Data lakes should limit network exposure by constricting connections to the data lake through single IP lists or IP address ranges to internal networks or network gateways (see Isolation, above). Some data lakes tools (Eample: Snowflake) will allow for network policies to be applied for individual users, although this level of granularity may be difficult to maintain at scale for large numbers of users and applications.
For tools that connect to multiple cloud resources (Databricks, Snowflake), network security managers will also need to ensure that the connections, even if established automatically through the application, have been configured correctly. There may also be manual private network connections (EX: AWS PrivateLink, etc.) that will be fully the responsibility of the organization’s security team to connect, secure, and maintain.
Security teams must beware that not all tools will default to encrypted communication. For example, Microsoft Azure requires “Secure transfer required” to be enabled to block unencrypted HTTP and SMB connections.

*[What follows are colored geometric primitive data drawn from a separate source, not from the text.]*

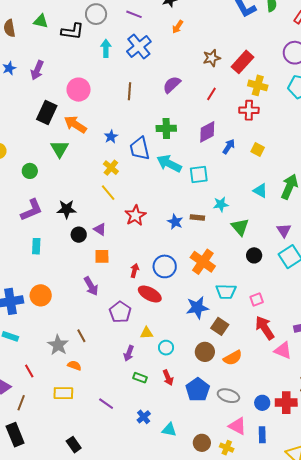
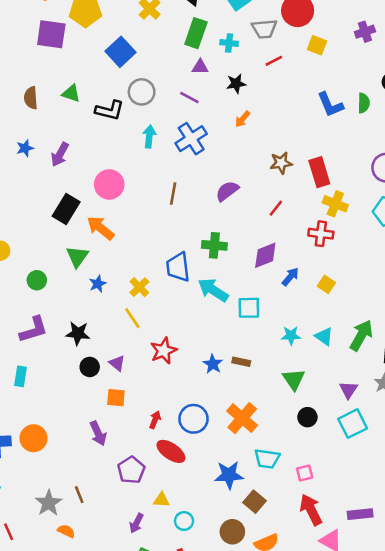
red rectangle: (243, 62) -> (319, 172), turned -65
blue star: (111, 137) -> (98, 284), moved
cyan star: (221, 204) -> (291, 336), moved
cyan rectangle: (36, 246) -> (21, 376), moved

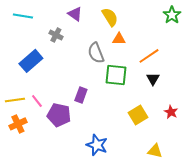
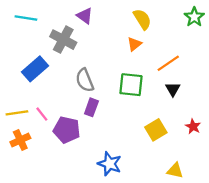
yellow semicircle: (110, 17) -> (142, 19), moved
gray cross: (56, 35) -> (63, 40), size x1.6
orange triangle: (119, 39) -> (134, 44), turned -40
gray semicircle: (96, 53) -> (85, 80), moved

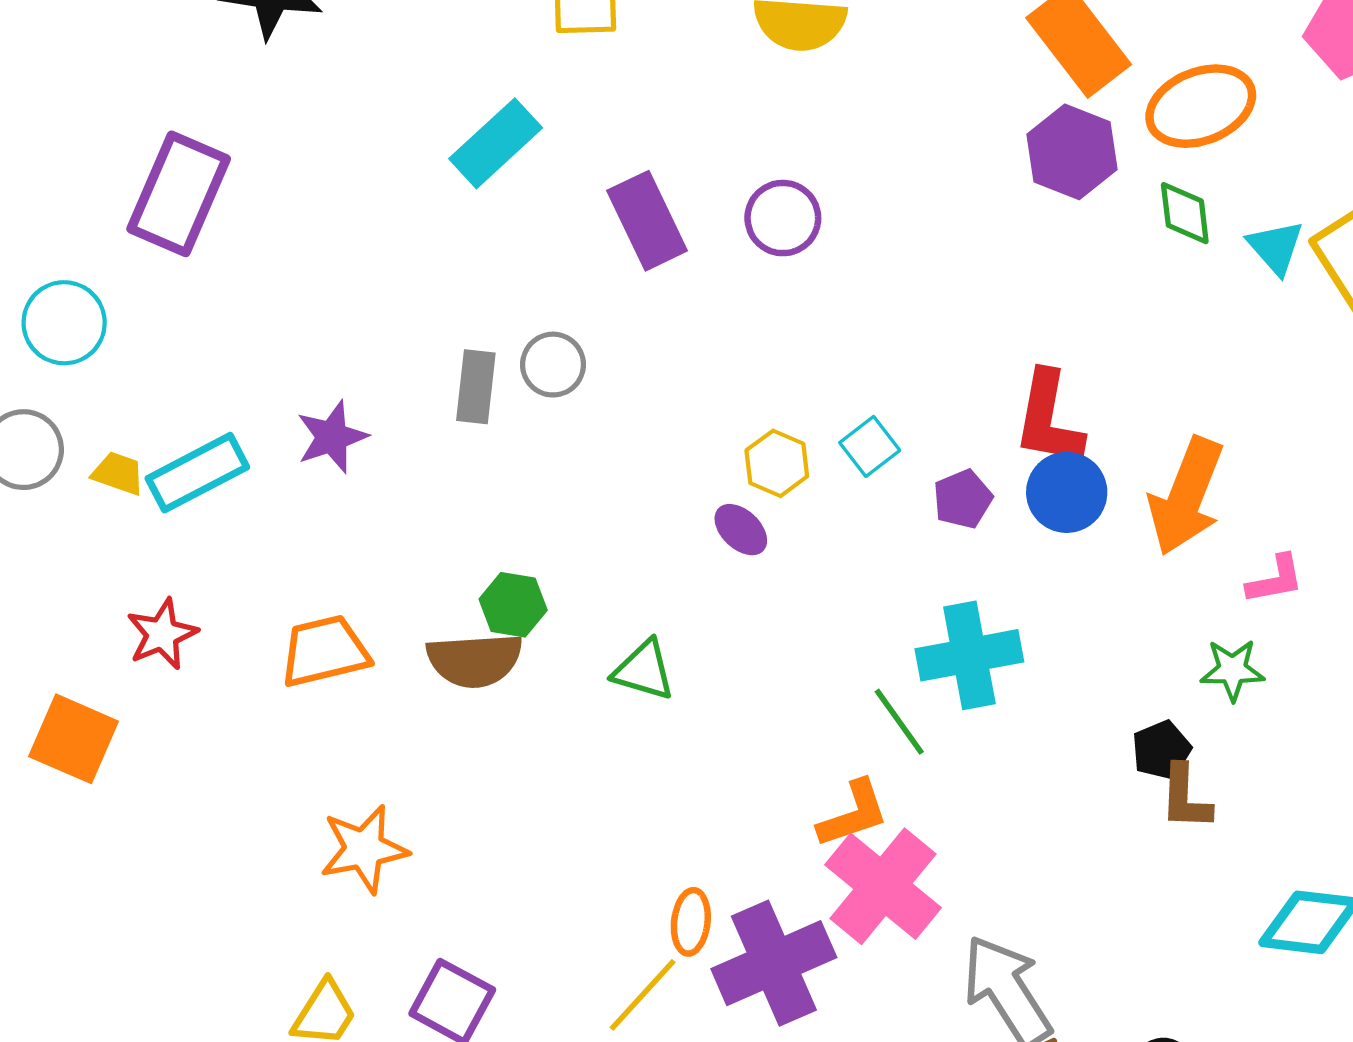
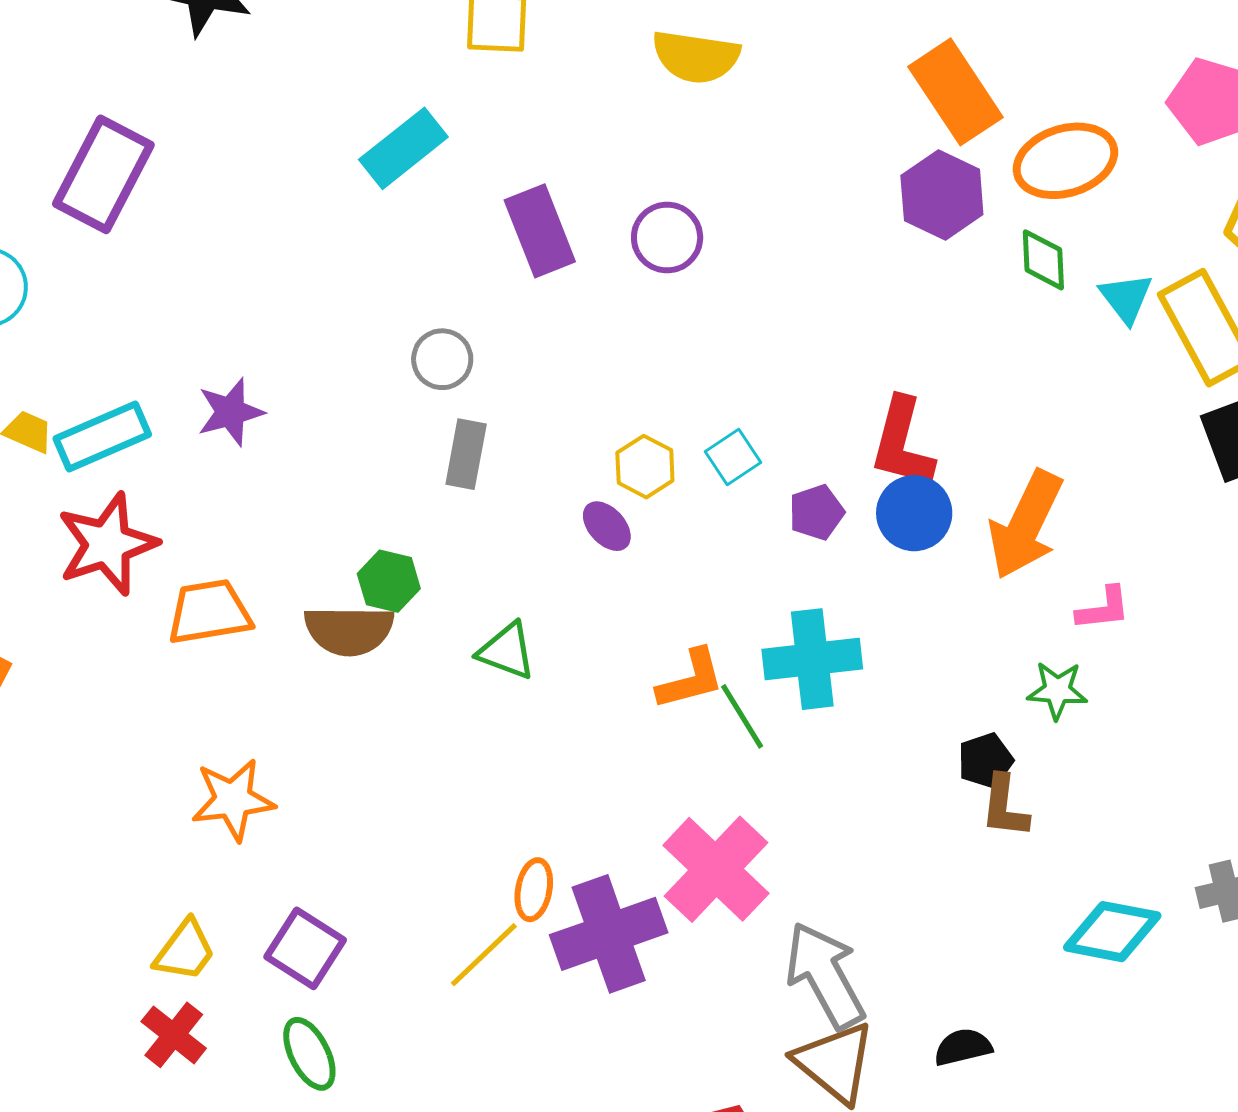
gray rectangle: (476, 387) -> (466, 454), moved
red star: (162, 634) -> (107, 544), moved, size x1.5
orange L-shape: (853, 814) -> (691, 679), moved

However, beyond these network connections, data lakes also require security teams to consider API connections or specific query connections and the metadata or database column information they might return. Many tools use additional interface controls that can add additional security features, or the tools themselves may act as intermediaries that receive and pass data along the queries but prevent the requestor from touching the data directly.
Some sensitive data will be retained and available for query, but not available for display. Certain metadata columns might be designated to be obfuscated for certain types of data or classifications of users who will see the results, but with sensitive data replaced by asterisks or otherwise encrypted or blocked.
Transmission security should also apply to any tool connected to the data lake. Each data lake tool will have its own specific connectors, APIs, and drivers that require specific formatting, configuration, and procedures to securely connect to the data lake.
Snowflake categorizes connections as Snowflake Ecosystem tools, Snowflake Partner connections, General Configuration (diagnostic tools, query text size limits, etc.), SnowSQL command-line client, and other connections and drivers for Python, Spark, etc. Security teams will need to check the equivalent connections for their specific data lake implementation and monitor the data lake to prevent rogue connections.
Data Lake Storage Controls
The most common security control for data storage is encryption, which we’ve already covered. So long as the data has been properly classified, the access controls should handle most of the access permissions to stored data.
However, security teams will also need to check what types of default security exist within the data lake and what might need to be enabled. For example, Microsoft Azure recommends enabling Microsoft Defender for the Cloud for all storage accounts to detect and eliminate malware loaded to the data lake.
Critical data can usually be designated for storage in immutable data, where it may not be altered or deleted through user actions on the data lake. Soft delete options may also be available that will allow for container or data recovery within a certain time period after deletion.
Data can also be automatically designated for transfer to cold storage or deletion based upon its usage or age. Data security teams should work with data governance teams to classify and enable the data on the data lake appropriately for immutable, soft delete, cold storage, and automated deletion.
The basics for data lake security build off of tried and true fundamentals of IT security: visibility and control. However, also like any other IT infrastructure, those fundamentals can be undermined if we ignore the details of the specific implementation.
Data lakes become more complicated because our IT security teams need to work with data governance and data mining professionals more directly than in many other applications. However, when all interested parties can communicate effectively, governing policies can be implemented to automatically classify and secure the data within a data lake effectively.